Die Auswertung erfolgt auf Produktebene, nicht auf Markenebene. Das bedeutet: „Butter" umfasst diverse Buttermarken, „Energy Drink" alle entsprechenden Getränke unabhängig vom Hersteller. Diese Kategorisierung ermöglicht übergreifende Aussagen zum Konsumverhalten, ohne einzelne Marken hervorzuheben.
Um statistische Zufälle auszuschließen, wurden für die saisonale Analyse (Ausnahme Dezember) nur Produkte mit mindestens 10.000 Listeneinträgen berücksichtigt; für die regionale Analyse lag die Grenze bei 1.000 Einträgen. Für die Auswertung auf regionaler Ebene wurden zudem nur die jeweils fünf größten Städte pro Bundesland (insgesamt 69) berücksichtigt.

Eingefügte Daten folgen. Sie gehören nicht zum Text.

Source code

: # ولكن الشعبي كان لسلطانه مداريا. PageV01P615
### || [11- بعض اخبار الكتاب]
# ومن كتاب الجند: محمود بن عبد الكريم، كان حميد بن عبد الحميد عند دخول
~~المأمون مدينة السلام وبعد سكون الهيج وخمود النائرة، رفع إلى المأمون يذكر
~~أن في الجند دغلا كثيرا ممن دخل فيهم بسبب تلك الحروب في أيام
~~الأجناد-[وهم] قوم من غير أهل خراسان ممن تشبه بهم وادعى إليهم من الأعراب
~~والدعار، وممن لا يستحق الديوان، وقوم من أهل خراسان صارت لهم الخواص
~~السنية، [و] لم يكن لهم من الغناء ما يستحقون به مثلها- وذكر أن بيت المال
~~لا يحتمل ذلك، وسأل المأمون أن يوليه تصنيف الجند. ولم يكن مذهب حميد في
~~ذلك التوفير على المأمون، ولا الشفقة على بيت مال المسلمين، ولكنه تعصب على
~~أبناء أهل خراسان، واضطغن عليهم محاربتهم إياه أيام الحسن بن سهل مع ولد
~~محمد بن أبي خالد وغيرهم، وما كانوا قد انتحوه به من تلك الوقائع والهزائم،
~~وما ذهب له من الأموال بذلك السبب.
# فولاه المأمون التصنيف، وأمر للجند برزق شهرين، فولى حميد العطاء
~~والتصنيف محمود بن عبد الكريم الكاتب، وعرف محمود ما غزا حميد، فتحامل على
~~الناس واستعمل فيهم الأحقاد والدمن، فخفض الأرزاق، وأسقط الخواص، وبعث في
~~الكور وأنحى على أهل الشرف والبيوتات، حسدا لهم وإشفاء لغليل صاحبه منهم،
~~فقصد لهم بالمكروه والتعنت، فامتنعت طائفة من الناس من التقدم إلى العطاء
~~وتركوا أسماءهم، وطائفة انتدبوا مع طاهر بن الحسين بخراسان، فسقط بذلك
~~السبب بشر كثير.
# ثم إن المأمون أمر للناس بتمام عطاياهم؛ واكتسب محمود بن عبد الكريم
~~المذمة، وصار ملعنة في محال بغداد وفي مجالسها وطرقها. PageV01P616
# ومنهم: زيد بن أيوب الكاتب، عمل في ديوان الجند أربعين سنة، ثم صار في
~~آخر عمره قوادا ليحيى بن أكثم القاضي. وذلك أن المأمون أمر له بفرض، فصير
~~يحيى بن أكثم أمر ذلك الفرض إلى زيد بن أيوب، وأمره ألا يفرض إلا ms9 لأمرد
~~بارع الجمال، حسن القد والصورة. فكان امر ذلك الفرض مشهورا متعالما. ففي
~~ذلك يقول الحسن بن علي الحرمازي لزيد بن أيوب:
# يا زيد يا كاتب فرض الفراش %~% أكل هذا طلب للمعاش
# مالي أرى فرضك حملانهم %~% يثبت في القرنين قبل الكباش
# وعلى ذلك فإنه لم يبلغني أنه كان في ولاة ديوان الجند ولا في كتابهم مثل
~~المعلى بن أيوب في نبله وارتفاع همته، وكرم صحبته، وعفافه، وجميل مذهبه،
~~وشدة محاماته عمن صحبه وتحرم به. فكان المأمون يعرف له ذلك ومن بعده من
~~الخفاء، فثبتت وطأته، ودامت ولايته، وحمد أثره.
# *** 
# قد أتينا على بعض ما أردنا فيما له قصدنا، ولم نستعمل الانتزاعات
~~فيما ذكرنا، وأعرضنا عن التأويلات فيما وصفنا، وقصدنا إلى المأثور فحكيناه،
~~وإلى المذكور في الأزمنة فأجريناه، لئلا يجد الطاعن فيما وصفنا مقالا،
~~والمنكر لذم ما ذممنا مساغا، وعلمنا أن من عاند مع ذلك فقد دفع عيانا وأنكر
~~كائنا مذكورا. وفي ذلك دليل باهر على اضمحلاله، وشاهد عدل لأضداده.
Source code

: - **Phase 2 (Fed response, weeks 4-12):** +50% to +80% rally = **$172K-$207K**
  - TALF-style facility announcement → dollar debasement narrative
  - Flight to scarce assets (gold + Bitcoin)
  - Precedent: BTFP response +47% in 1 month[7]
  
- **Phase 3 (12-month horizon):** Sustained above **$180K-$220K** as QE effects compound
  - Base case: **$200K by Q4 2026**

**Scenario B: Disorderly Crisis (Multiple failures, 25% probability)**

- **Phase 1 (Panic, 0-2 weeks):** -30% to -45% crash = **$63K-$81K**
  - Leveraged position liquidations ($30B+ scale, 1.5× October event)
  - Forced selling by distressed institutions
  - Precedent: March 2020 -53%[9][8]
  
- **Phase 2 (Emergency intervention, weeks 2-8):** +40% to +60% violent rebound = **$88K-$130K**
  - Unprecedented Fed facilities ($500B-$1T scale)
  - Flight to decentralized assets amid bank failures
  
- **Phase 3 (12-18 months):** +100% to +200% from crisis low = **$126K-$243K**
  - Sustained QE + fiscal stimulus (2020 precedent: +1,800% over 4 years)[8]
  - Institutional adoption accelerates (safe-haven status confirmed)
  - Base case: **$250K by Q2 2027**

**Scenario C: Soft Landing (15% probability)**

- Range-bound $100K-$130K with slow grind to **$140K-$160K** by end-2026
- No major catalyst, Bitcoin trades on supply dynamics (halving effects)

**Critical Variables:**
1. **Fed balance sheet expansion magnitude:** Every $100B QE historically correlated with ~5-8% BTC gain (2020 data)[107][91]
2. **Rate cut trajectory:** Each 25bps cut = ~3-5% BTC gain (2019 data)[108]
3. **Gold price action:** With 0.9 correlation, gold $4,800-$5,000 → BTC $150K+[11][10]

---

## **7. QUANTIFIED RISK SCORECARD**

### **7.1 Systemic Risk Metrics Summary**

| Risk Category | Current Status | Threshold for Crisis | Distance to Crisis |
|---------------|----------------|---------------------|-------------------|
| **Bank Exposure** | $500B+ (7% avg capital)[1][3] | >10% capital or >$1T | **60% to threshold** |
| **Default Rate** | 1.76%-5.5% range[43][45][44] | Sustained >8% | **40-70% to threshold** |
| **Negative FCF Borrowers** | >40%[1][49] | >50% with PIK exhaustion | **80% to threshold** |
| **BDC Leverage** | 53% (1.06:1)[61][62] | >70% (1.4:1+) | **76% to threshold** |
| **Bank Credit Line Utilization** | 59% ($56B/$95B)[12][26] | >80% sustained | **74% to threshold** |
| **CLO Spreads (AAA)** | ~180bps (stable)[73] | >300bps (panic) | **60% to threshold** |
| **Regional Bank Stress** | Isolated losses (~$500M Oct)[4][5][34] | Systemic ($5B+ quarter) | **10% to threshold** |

Hinweis zur Interpretation: Die Daten bilden das Verhalten der kaufDA-Nutzerschaft ab und erheben keinen Anspruch auf Repräsentativität für die deutsche Gesamtbevölkerung. kaufDA zeigt vorrangig Produkte im Angebot – manche Produkte sind häufiger rabattiert als andere. Dennoch liefert die Analyse belastbare Trends innerhalb einer großen und geografisch breit gestreuten Nutzergruppe.